▸ **The request**:
Copy every line of the data exactly, leaving nothing out.

▸ **Input for this task**:
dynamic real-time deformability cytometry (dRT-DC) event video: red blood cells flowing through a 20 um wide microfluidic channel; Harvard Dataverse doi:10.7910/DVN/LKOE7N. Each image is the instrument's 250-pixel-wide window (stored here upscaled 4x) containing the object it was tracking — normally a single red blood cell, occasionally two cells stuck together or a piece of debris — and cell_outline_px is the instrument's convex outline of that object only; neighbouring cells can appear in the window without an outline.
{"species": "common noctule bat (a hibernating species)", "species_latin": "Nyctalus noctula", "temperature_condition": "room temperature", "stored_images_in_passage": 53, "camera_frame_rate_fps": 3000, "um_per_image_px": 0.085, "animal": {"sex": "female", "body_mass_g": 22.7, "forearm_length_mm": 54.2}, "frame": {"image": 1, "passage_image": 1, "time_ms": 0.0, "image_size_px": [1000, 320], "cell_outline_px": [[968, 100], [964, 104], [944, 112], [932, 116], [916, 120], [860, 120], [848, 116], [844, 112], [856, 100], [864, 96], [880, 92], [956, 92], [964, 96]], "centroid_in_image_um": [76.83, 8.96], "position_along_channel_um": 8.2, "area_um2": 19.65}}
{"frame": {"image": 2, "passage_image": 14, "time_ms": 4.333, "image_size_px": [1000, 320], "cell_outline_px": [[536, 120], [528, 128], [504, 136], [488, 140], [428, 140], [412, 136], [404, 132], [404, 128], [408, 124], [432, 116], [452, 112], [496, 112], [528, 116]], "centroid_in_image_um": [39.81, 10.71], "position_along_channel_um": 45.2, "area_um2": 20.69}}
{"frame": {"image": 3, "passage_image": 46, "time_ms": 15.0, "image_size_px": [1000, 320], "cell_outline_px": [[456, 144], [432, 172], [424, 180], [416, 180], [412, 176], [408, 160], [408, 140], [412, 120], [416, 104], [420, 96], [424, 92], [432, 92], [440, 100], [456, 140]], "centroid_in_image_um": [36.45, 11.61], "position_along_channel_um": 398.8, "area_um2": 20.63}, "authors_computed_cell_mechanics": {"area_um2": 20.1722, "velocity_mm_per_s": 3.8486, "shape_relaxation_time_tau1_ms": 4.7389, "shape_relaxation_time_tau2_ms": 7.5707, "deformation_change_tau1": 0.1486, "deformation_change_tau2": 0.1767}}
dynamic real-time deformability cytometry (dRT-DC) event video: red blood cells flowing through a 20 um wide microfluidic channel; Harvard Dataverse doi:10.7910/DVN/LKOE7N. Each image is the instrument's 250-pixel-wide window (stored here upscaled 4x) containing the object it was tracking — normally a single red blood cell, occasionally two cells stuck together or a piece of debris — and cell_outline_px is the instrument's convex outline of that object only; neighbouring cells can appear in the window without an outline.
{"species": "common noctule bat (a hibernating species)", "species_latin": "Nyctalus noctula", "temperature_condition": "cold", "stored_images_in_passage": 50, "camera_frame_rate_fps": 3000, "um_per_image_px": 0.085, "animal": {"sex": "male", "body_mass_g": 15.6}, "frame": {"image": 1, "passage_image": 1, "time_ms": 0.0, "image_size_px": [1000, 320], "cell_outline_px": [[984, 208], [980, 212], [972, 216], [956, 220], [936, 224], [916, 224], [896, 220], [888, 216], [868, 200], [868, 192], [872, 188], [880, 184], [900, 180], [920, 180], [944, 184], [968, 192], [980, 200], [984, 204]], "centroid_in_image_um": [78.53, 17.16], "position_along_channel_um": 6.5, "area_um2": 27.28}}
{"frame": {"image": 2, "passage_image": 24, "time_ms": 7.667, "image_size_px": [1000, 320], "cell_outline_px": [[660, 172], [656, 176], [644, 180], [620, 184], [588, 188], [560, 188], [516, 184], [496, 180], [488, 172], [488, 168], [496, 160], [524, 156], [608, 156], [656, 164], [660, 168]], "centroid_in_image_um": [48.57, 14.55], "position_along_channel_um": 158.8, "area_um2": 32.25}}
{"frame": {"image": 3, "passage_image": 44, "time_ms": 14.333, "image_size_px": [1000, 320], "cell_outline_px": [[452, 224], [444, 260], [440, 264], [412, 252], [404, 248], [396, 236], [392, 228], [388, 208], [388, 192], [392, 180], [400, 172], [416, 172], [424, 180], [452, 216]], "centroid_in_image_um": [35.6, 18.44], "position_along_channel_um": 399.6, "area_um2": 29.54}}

▸ **Finished exercise**:
dynamic real-time deformability cytometry (dRT-DC) event video: red blood cells flowing through a 20 um wide microfluidic channel; Harvard Dataverse doi:10.7910/DVN/LKOE7N. Each image is the instrument's 250-pixel-wide window (stored here upscaled 4x) containing the object it was tracking — normally a single red blood cell, occasionally two cells stuck together or a piece of debris — and cell_outline_px is the instrument's convex outline of that object only; neighbouring cells can appear in the window without an outline.
{"species": "common noctule bat (a hibernating species)", "species_latin": "Nyctalus noctula", "temperature_condition": "room temperature", "stored_images_in_passage": 53, "camera_frame_rate_fps": 3000, "um_per_image_px": 0.085, "animal": {"sex": "female", "body_mass_g": 22.7, "forearm_length_mm": 54.2}, "frame": {"image": 1, "passage_image": 1, "time_ms": 0.0, "image_size_px": [1000, 320], "cell_outline_px": [[968, 100], [964, 104], [944, 112], [932, 116], [916, 120], [860, 120], [848, 116], [844, 112], [856, 100], [864, 96], [880, 92], [956, 92], [964, 96]], "centroid_in_image_um": [76.83, 8.96], "position_along_channel_um": 8.2, "area_um2": 19.65}}
{"frame": {"image": 2, "passage_image": 14, "time_ms": 4.333, "image_size_px": [1000, 320], "cell_outline_px": [[536, 120], [528, 128], [504, 136], [488, 140], [428, 140], [412, 136], [404, 132], [404, 128], [408, 124], [432, 116], [452, 112], [496, 112], [528, 116]], "centroid_in_image_um": [39.81, 10.71], "position_along_channel_um": 45.2, "area_um2": 20.69}}
{"frame": {"image": 3, "passage_image": 46, "time_ms": 15.0, "image_size_px": [1000, 320], "cell_outline_px": [[456, 144], [432, 172], [424, 180], [416, 180], [412, 176], [408, 160], [408, 140], [412, 120], [416, 104], [420, 96], [424, 92], [432, 92], [440, 100], [456, 140]], "centroid_in_image_um": [36.45, 11.61], "position_along_channel_um": 398.8, "area_um2": 20.63}, "authors_computed_cell_mechanics": {"area_um2": 20.1722, "velocity_mm_per_s": 3.8486, "shape_relaxation_time_tau1_ms": 4.7389, "shape_relaxation_time_tau2_ms": 7.5707, "deformation_change_tau1": 0.1486, "deformation_change_tau2": 0.1767}}
dynamic real-time deformability cytometry (dRT-DC) event video: red blood cells flowing through a 20 um wide microfluidic channel; Harvard Dataverse doi:10.7910/DVN/LKOE7N. Each image is the instrument's 250-pixel-wide window (stored here upscaled 4x) containing the object it was tracking — normally a single red blood cell, occasionally two cells stuck together or a piece of debris — and cell_outline_px is the instrument's convex outline of that object only; neighbouring cells can appear in the window without an outline.
{"species": "common noctule bat (a hibernating species)", "species_latin": "Nyctalus noctula", "temperature_condition": "cold", "stored_images_in_passage": 50, "camera_frame_rate_fps": 3000, "um_per_image_px": 0.085, "animal": {"sex": "male", "body_mass_g": 15.6}, "frame": {"image": 1, "passage_image": 1, "time_ms": 0.0, "image_size_px": [1000, 320], "cell_outline_px": [[984, 208], [980, 212], [972, 216], [956, 220], [936, 224], [916, 224], [896, 220], [888, 216], [868, 200], [868, 192], [872, 188], [880, 184], [900, 180], [920, 180], [944, 184], [968, 192], [980, 200], [984, 204]], "centroid_in_image_um": [78.53, 17.16], "position_along_channel_um": 6.5, "area_um2": 27.28}}
{"frame": {"image": 2, "passage_image": 24, "time_ms": 7.667, "image_size_px": [1000, 320], "cell_outline_px": [[660, 172], [656, 176], [644, 180], [620, 184], [588, 188], [560, 188], [516, 184], [496, 180], [488, 172], [488, 168], [496, 160], [524, 156], [608, 156], [656, 164], [660, 168]], "centroid_in_image_um": [48.57, 14.55], "position_along_channel_um": 158.8, "area_um2": 32.25}}
{"frame": {"image": 3, "passage_image": 44, "time_ms": 14.333, "image_size_px": [1000, 320], "cell_outline_px": [[452, 224], [444, 260], [440, 264], [412, 252], [404, 248], [396, 236], [392, 228], [388, 208], [388, 192], [392, 180], [400, 172], [416, 172], [424, 180], [452, 216]], "centroid_in_image_um": [35.6, 18.44], "position_along_channel_um": 399.6, "area_um2": 29.54}}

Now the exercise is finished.